## Activity
Give each line of the records again exactly and omit every picture.

....................

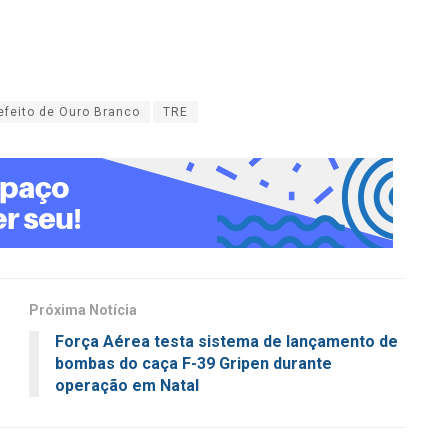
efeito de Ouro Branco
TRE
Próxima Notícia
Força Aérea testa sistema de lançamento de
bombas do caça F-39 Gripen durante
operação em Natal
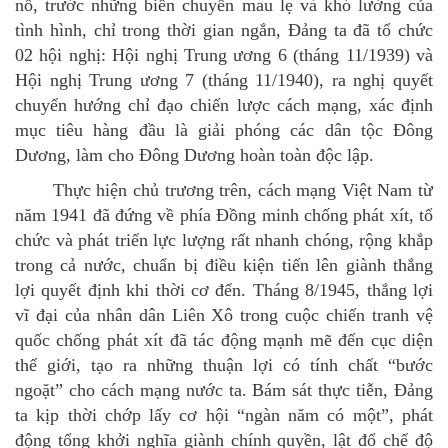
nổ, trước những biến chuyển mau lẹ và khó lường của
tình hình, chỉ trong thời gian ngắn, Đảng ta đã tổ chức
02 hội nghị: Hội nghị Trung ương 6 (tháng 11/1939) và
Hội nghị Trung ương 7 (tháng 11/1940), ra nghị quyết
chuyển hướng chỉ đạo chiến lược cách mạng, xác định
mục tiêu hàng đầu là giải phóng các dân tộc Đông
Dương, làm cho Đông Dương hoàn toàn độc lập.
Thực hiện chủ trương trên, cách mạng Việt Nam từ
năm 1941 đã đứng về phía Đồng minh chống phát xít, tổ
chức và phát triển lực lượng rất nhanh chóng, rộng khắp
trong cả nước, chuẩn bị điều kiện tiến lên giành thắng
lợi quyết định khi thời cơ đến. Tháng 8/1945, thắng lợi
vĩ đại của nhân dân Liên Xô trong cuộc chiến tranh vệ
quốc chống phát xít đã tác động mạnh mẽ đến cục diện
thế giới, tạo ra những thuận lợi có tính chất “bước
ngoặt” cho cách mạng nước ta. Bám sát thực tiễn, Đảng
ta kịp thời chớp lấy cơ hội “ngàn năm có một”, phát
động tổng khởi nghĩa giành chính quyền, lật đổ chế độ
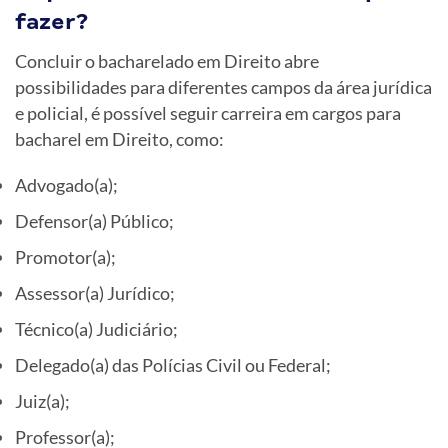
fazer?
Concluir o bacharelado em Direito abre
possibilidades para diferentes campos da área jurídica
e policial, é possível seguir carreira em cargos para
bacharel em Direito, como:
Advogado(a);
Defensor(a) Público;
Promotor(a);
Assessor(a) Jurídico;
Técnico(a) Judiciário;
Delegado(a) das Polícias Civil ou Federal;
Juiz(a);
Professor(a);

....................

## Your solution
efeito de Ouro Branco
TRE
Próxima Notícia
Força Aérea testa sistema de lançamento de
bombas do caça F-39 Gripen durante
operação em Natal
nổ, trước những biến chuyển mau lẹ và khó lường của
tình hình, chỉ trong thời gian ngắn, Đảng ta đã tổ chức
02 hội nghị: Hội nghị Trung ương 6 (tháng 11/1939) và
Hội nghị Trung ương 7 (tháng 11/1940), ra nghị quyết
chuyển hướng chỉ đạo chiến lược cách mạng, xác định
mục tiêu hàng đầu là giải phóng các dân tộc Đông
Dương, làm cho Đông Dương hoàn toàn độc lập.
Thực hiện chủ trương trên, cách mạng Việt Nam từ
năm 1941 đã đứng về phía Đồng minh chống phát xít, tổ
chức và phát triển lực lượng rất nhanh chóng, rộng khắp
trong cả nước, chuẩn bị điều kiện tiến lên giành thắng
lợi quyết định khi thời cơ đến. Tháng 8/1945, thắng lợi
vĩ đại của nhân dân Liên Xô trong cuộc chiến tranh vệ
quốc chống phát xít đã tác động mạnh mẽ đến cục diện
thế giới, tạo ra những thuận lợi có tính chất “bước
ngoặt” cho cách mạng nước ta. Bám sát thực tiễn, Đảng
ta kịp thời chớp lấy cơ hội “ngàn năm có một”, phát
động tổng khởi nghĩa giành chính quyền, lật đổ chế độ
fazer?
Concluir o bacharelado em Direito abre
possibilidades para diferentes campos da área jurídica
e policial, é possível seguir carreira em cargos para
bacharel em Direito, como:
Advogado(a);
Defensor(a) Público;
Promotor(a);
Assessor(a) Jurídico;
Técnico(a) Judiciário;
Delegado(a) das Polícias Civil ou Federal;
Juiz(a);
Professor(a);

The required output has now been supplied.